The nature of prices for land changed slowly in the altiplano. Around 1850 prices for land, like rental rates and livestock prices, still had a strongly conventional character. Short-term economic fluctuations did not easily disturb this pricing structure. Within the region all people involved in transactions over land or livestock shared a common understanding about these pricing rules. Phrases such as "according to the conventions used in this department" or "customarily fixed at" appeared often in notarial contracts. This is not to say that land values and livestock prices bore no relation to market conditions; rather, major secular economic changes were required to prompt readjustments in those conventional prices. Thus, for example, the conventional price for one adult sheep remained at four reales between the beginning of the nineteenth century and the 1850s.[51] Rental rates for estates continued to be calculated on the same basis of 10 percent of livestock capital during the 1850s just as they had in the 1770s.[52] The few examples at our disposal to analyze land values in this early period suggest the same type of stability.[53]

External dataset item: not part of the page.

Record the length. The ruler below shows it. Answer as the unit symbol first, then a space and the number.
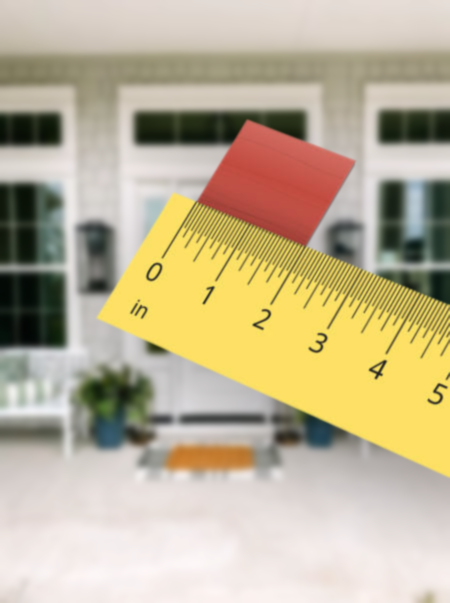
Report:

During the following sixty years the impact of market conditions on land values became more pervasive, and convention gradually lost strength as the basis for determining prices and lease fees on land and livestock. This development was aided by the growing technical capacity to measure the quality and extension of land. But it had its causes in the increasing awareness of the impact of market fluctuations on land values and income levels among some of the region's landholders, itself a consequence of the link to the world market for wool. This process, by which prices for pastureland came to reflect market conditions for the altiplano's livestock products, was far from complete by 1920. Azángaro's pricing structure for land remained ambiguous during the early years of this century, leading at times to seemingly erratic prices for one and the same landholding. This ambiguity allowed members of the socially dominant groups to draw extra profit from land transactions with peasants and tradition-bound landholding institutions such as the church.
To summarize the development of land values in Azángaro: The value of estates generally rose between 100 and 200 percent from the 1850s to about 1920, with prices for top-quality pastureland rising by up to 300 percent. First-class haciendas, endowed with the best pastureland, sufficient resident labor, and, most important, extensive acreage, experienced a steeper rise in their value than did smaller estates with scarcer natural and labor resources. By contrast, the price for peasant land does not reflect market conditions because in most cases it was shaped by the social constellation between buyer and seller rather than general price trends. Still, for estates the link between wool exports, livestock prices, and land values explains why old and new landholders adjusted their purchases of land to the rhythm of the regional wool export economy: earnings from estate operations followed this rhythm.